# EXTRACT TO READ:
▼

Baoli KBE25C forklifts are a popular type of cushioned tire lift. These are the ones we hear about it the news falling in between the big rig's trailer and the loading dock due to the metal dock's bridge plate rattling loose from the vibration and rocking action created by the trailer's suspension as weight shifts inside the trailer. Falling injuries for workers and workers being crushed are common outcomes of these incidents. Because of this, spotters and proper lighting are crucial in identifying safety problems.

Class 5: Internal Combustion Engine Trucks Equipped With Pneumatic Tires.

These trucks seen commonly in the more giant warehouses like those operated by Contemporary Marketing Group of Norcross, GA operate multiple Linde Series 346 forklifts to help them resupply outlets such as Home Depot and Lowe's. They can be used either inside or outside for virtually any type of application. They may have knobby tries for lousy weather or smoother tires for better conditions.

Because of the large capacity range of this series of lift trucks, they can load small single pallet loads directly on to 40-foot containers. Although these vehicles are can be fueled with biodiesel, propane/LPG, regular gasoline remains among the most common fuel source for older lifts. Overhead objects falling are a common issue with these types of lifts. And although the operator is afforded some protection due to a roll cage, bystanders are not so lucky. Most of all, techniques in stowage are key to keeping people safe when operating these handy trucks.

Class 6: Electric and Internal Combustion Engine Tractors.

So now we are getting into the big boys. These vehicles are versatile and can be used for agriculture, forestry, longshoring, train docks, and heavier industries requiring heavy lift capabilities. As in the other classes of tractors, they can be fueled by a variety of methods depending on indoor or outdoor applications. One issue with these types of lifts has to do with the interaction between so many ground workers and the vehicles. Because of this, spotters should always be used when in active operations.

Class 7: Rough Terrain Forklift Trucks.

Just like it sounds, rough terrain forklifts are for use in rough terrain, similar to class 6 vehicles. But these are specialized vehicles equipped with much larger "floatation tires," and they are usually powered by diesel fuel. Noteworthy here is that these versions come in 2 and 4 wheel drive versions for various, rough outdoor use applications. So these are the vehicles seen offloading large loads of wood from flatbed trucks for the initial framing of homes.

But they have also been used for loading and unloading large logs and other extremely heavy cargo outdoors. Vehicle wrecking yards and auto recycling facilities usually have at least one of these vehicles on hand. Mills and lumberyards also have their versions of these steel behemoths. (Source).

Outdoor lifts such as this have been involved in many rollover accidents involving severe crushing injuries and death. It is vital that in addition to experience driving on uneven surfaces, the operator maintain eye contact with a ground spotter. Preferably, a radio will be available for instant communication of any issues.

▲

# INSTRUCTIONS:
a – Please quote the forklift text from the words "Class 6: Electric" through the words "Terrain Forklift Trucks.".
b – In the forklift text, what fuel usually powers rough terrain forklifts?

# INFORMATION SHOWN:
▼

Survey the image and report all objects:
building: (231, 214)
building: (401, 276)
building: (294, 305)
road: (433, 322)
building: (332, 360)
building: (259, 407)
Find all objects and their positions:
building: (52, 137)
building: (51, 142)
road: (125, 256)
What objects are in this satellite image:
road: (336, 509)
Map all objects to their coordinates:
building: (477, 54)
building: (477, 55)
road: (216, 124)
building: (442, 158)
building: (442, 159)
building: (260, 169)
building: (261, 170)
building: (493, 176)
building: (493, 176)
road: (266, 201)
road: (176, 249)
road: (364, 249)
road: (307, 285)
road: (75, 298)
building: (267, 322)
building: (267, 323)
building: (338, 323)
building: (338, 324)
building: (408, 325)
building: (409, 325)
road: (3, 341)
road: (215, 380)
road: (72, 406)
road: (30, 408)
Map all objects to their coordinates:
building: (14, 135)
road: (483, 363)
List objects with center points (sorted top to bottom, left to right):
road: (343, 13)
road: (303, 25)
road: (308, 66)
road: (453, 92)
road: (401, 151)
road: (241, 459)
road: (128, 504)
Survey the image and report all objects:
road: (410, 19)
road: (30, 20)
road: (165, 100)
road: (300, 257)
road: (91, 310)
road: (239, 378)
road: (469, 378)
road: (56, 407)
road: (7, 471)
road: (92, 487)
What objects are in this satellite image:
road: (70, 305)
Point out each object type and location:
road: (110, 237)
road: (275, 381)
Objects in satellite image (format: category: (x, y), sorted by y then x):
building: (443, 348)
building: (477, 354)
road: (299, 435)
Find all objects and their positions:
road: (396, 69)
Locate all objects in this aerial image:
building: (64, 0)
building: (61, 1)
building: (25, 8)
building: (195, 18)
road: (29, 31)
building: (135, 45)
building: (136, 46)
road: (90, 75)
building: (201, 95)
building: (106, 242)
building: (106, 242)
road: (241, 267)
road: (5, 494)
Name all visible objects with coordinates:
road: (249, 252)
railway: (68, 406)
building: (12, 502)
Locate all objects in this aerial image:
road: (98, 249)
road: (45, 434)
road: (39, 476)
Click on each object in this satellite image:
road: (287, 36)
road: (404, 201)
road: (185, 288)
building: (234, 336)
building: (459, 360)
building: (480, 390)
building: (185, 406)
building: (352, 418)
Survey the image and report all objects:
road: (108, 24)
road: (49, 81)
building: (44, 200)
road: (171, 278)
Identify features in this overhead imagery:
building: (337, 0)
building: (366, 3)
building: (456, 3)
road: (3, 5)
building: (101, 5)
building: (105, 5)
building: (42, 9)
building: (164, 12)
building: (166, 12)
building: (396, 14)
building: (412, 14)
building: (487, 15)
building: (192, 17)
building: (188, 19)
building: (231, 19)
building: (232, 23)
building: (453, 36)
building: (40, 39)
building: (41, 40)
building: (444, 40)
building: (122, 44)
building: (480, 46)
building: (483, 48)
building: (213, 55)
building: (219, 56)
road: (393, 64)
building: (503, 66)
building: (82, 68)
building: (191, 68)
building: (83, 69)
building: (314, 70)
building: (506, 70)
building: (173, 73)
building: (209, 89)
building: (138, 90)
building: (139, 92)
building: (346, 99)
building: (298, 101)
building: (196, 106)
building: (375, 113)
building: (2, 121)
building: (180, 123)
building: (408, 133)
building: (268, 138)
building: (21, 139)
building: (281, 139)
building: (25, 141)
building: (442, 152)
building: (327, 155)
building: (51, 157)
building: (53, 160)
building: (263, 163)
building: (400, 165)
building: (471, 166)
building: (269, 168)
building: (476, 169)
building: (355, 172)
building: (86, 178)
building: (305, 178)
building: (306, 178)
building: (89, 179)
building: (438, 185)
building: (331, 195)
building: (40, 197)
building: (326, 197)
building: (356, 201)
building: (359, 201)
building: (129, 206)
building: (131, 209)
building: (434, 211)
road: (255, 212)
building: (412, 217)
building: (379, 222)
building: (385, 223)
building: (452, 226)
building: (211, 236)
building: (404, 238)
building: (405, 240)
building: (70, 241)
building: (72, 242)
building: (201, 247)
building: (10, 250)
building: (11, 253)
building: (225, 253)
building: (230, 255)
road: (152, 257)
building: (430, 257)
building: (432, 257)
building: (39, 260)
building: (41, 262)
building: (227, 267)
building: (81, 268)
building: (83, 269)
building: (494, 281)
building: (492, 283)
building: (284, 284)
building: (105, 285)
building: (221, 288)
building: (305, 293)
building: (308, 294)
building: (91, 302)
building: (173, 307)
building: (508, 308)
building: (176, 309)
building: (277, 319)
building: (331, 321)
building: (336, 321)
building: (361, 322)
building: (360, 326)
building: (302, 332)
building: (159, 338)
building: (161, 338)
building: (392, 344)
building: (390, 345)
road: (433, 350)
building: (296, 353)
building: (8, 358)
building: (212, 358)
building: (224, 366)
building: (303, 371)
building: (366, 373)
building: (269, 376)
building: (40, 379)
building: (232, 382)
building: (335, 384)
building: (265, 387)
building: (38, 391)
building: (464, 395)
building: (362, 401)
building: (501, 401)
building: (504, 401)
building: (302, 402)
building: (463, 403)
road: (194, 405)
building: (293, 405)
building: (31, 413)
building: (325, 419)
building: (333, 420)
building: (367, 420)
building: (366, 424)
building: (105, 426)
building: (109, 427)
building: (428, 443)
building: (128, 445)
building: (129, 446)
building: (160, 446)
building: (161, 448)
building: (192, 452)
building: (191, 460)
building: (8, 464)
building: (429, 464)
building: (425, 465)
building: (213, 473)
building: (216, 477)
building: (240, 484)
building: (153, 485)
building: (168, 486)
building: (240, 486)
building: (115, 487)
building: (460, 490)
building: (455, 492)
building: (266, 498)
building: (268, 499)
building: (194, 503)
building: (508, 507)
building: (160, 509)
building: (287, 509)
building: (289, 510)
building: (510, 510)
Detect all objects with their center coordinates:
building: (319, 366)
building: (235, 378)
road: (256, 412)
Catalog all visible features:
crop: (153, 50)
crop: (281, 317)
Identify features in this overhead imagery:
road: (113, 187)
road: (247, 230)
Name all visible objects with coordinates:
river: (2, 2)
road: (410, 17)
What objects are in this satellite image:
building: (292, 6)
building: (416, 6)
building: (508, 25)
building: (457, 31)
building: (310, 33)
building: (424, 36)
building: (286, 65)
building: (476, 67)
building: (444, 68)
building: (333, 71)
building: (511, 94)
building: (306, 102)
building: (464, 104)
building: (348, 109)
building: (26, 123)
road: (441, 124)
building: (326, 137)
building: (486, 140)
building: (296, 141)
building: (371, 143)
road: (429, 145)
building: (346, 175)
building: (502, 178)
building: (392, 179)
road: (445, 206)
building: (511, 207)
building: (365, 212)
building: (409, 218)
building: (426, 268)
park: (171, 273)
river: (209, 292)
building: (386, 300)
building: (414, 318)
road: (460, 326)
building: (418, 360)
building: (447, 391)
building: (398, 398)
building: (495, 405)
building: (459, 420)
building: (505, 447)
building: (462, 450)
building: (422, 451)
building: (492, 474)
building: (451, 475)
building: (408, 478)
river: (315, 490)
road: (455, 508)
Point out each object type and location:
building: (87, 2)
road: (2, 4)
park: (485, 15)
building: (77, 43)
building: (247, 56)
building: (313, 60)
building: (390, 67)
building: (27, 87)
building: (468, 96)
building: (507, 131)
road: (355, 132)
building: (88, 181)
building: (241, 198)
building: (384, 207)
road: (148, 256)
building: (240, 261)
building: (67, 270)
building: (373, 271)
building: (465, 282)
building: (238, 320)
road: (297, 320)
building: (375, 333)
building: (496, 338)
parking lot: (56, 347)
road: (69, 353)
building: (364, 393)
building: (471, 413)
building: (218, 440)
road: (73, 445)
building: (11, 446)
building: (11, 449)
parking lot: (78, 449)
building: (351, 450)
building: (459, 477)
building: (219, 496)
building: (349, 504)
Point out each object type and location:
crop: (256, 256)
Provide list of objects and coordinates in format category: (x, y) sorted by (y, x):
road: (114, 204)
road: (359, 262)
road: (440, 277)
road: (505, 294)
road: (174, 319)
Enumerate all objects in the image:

▲

# ANSWERS IN ORDER:
a –
Class 6: Electric and Internal Combustion Engine Tractors.

So now we are getting into the big boys. These vehicles are versatile and can be used for agriculture, forestry, longshoring, train docks, and heavier industries requiring heavy lift capabilities. As in the other classes of tractors, they can be fueled by a variety of methods depending on indoor or outdoor applications. One issue with these types of lifts has to do with the interaction between so many ground workers and the vehicles. Because of this, spotters should always be used when in active operations.

Class 7: Rough Terrain Forklift Trucks.

b – Diesel fuel.